The capital could help commercial investors put deposits down on multiple properties simultaneously
COVID-19’s impact on commercial real estate in Canada is still one of the pandemic’s greatest unknowns. Non-eviction orders and government stimulus can’t last forever. When both expire, there could be some serious disruption coming to the commercial space, including a rash of panic sales.
But pouncing on those opportunities will still require buyers to put up serious coin in the form of deposits. Developers or investors strapped for cash – and there is no shortage of either group these days – may find banks, who have themselves been stretched thin during COVID-19, unwilling to loan them these critically needed deposit funds.
Mickey Baratz says it’s a problem that existed for commercial developers and investors long before COVID-19 started pistol-whipping the Canadian economy in March.
“Developers don’t always have that liquidity lying around that they can tap into,” Baratz says. “They may have a line of credit with a bank, but it’s usually earmarked for specific hard or soft costs.”
That’s why Baratz and a team of former and current leaders at Manulife, Venturon L.P., and Westmount Guarantee Services launched their new venture, FULECap: To provide refundable deposit financing to commercially-focused entities during a transaction’s due diligence period.

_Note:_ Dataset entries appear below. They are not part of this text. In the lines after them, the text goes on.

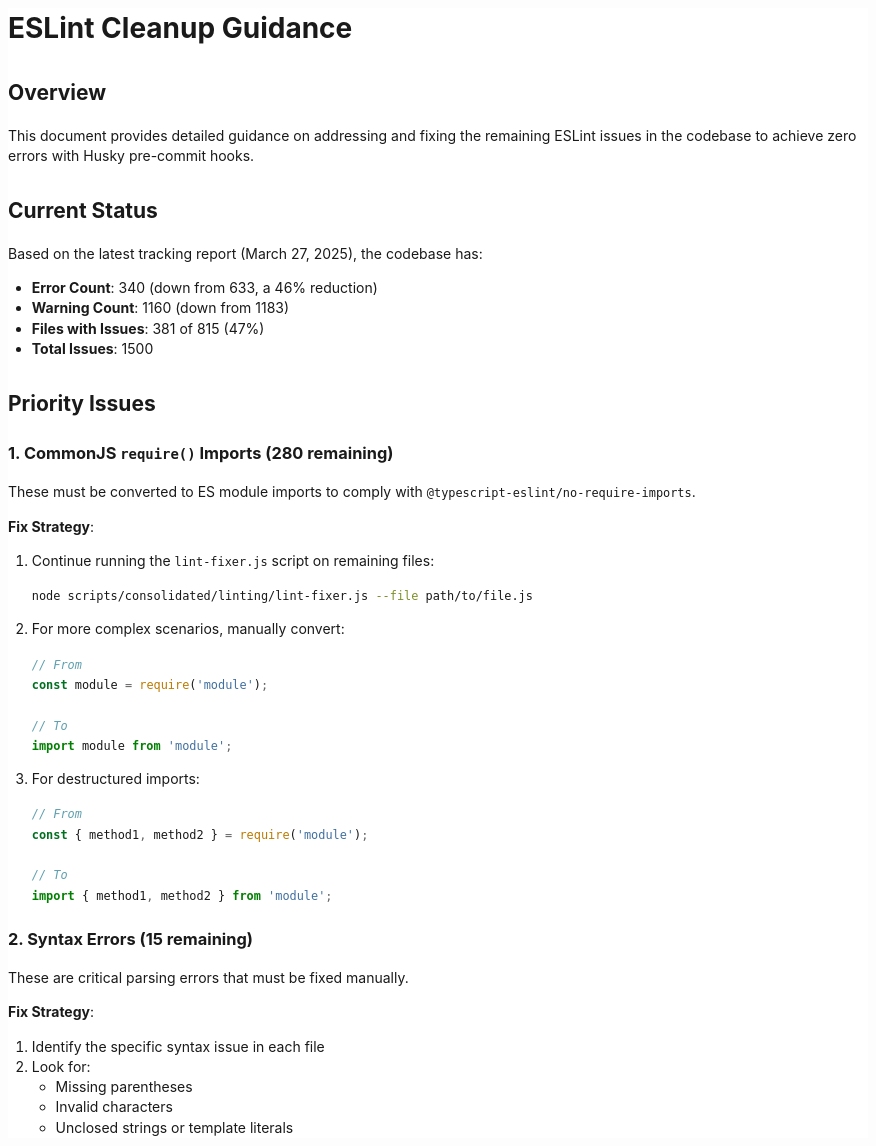 # ESLint Cleanup Guidance

## Overview

This document provides detailed guidance on addressing and fixing the remaining ESLint issues in the codebase to achieve zero errors with Husky pre-commit hooks.

## Current Status

Based on the latest tracking report (March 27, 2025), the codebase has:
- **Error Count**: 340 (down from 633, a 46% reduction)
- **Warning Count**: 1160 (down from 1183)
- **Files with Issues**: 381 of 815 (47%)
- **Total Issues**: 1500

## Priority Issues

### 1. CommonJS `require()` Imports (280 remaining)

These must be converted to ES module imports to comply with `@typescript-eslint/no-require-imports`.

**Fix Strategy**:
1. Continue running the `lint-fixer.js` script on remaining files:
   ```bash
   node scripts/consolidated/linting/lint-fixer.js --file path/to/file.js
   ```

2. For more complex scenarios, manually convert:
   ```javascript
   // From
   const module = require('module');
   
   // To
   import module from 'module';
   ```

3. For destructured imports:
   ```javascript
   // From
   const { method1, method2 } = require('module');
   
   // To
   import { method1, method2 } from 'module';
   ```

### 2. Syntax Errors (15 remaining)

These are critical parsing errors that must be fixed manually.

**Fix Strategy**:
1. Identify the specific syntax issue in each file
2. Look for:
   - Missing parentheses
   - Invalid characters
   - Unclosed strings or template literals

The program appears simple enough. Once the borrower passes through FULECap’s application and vetting processes, the funds are wired to the borrower, who can then wire them to the vendor’s solicitor. Once the due diligence period is over, the borrower can either move forward with the transaction by replacing FULECap’s deposit with their own funds and repaying the money or they can step away from the deal, in which case the FULECap money is returned. In either case, FULECap’s money cannot be used for anything other than the initial deposit.

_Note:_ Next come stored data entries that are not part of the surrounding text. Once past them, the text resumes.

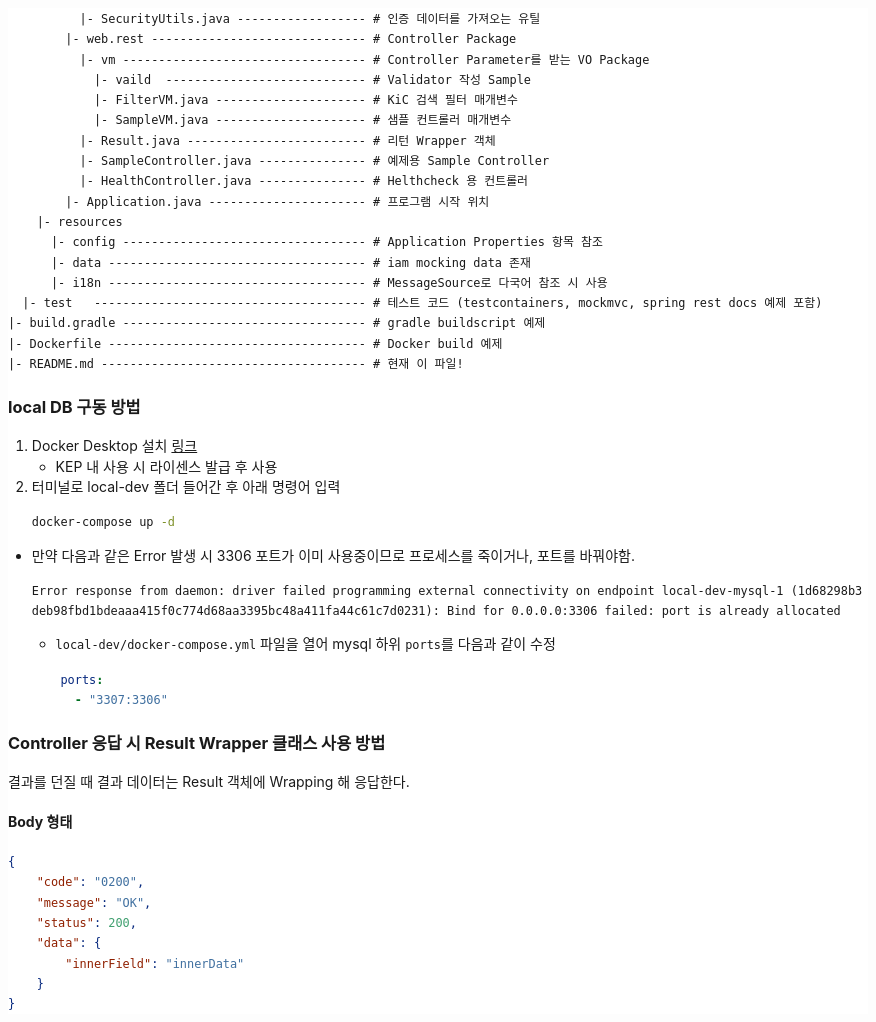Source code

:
 ```
          |- SecurityUtils.java ------------------ # 인증 데이터를 가져오는 유틸 
        |- web.rest ------------------------------ # Controller Package
          |- vm ---------------------------------- # Controller Parameter를 받는 VO Package
            |- vaild  ---------------------------- # Validator 작성 Sample
            |- FilterVM.java --------------------- # KiC 검색 필터 매개변수
            |- SampleVM.java --------------------- # 샘플 컨트롤러 매개변수
          |- Result.java ------------------------- # 리턴 Wrapper 객체
          |- SampleController.java --------------- # 예제용 Sample Controller
          |- HealthController.java --------------- # Helthcheck 용 컨트롤러
        |- Application.java ---------------------- # 프로그램 시작 위치
    |- resources
      |- config ---------------------------------- # Application Properties 항목 참조
      |- data ------------------------------------ # iam mocking data 존재
      |- i18n ------------------------------------ # MessageSource로 다국어 참조 시 사용
  |- test   -------------------------------------- # 테스트 코드 (testcontainers, mockmvc, spring rest docs 예제 포함)
|- build.gradle ---------------------------------- # gradle buildscript 예제
|- Dockerfile ------------------------------------ # Docker build 예제
|- README.md ------------------------------------- # 현재 이 파일!
```

### local DB 구동 방법

1. Docker Desktop 설치 [링크](https://www.docker.com/products/docker-desktop/)
   * KEP 내 사용 시 라이센스 발급 후 사용
2. 터미널로 local-dev 폴더 들어간 후 아래 명령어 입력
    ```sh
    docker-compose up -d
    ```
   
* 만약 다음과 같은 Error 발생 시 3306 포트가 이미 사용중이므로 프로세스를 죽이거나, 포트를 바꿔야함.
    ```
    Error response from daemon: driver failed programming external connectivity on endpoint local-dev-mysql-1 (1d68298b3deb98fbd1bdeaaa415f0c774d68aa3395bc48a411fa44c61c7d0231): Bind for 0.0.0.0:3306 failed: port is already allocated
    ```
    * `local-dev/docker-compose.yml` 파일을 열어 mysql 하위 `ports`를 다음과 같이 수정
    ```yaml
        ports:
          - "3307:3306"
    ```
### Controller 응답 시 Result Wrapper 클래스 사용 방법

결과를 던질 때 결과 데이터는 Result 객체에 Wrapping 해 응답한다.

#### Body 형태
```json
{
    "code": "0200",
    "message": "OK",
    "status": 200,
    "data": {
        "innerField": "innerData"
    }
}
```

Baratz describes the process as “painless” and “straightforward”. There are no credit bureau checks, collateral or personal guarantees required aside from the borrower’s promissory note.
“We operate on the strength of the agreement of the purchase of sale and the professional commitment by the vendor’s solicitor, who’s holding the deposit, to honour the agreement,” Baratz says.
Although it seems customized for today’s challenged commercial space, the FULECap concept was birthed back in September of 2019, when a conversation with a client brought to Baratz’s attention an industry-wide need for deposit capital among developers. Now, rather than being forced to pick and choose which transactions to pursue based on the amount of capital available, Baratz says these developers can potentially leverage FULECap’s cash to investigate multiple opportunities simultaneously.
“It just so happens that it works during the pandemic,” he says, “but that was not the intent initially.”
An additional benefit of the program could be an increase in housing supply at a time when Canada desperately needs it. If more developers are able to get themselves through the due diligence period, they may find themselves in a position to acquire land or obsolete commercial spaces that could become home to a new batches of townhouses, condos or apartments.
“I don’t know if this particular program will stimulate more construction or more projects,” Baratz says, stressing that the final choice of what happens with a site will be made by investors. “But I hope it does. I’d like to think that we can contribute something in that regard.”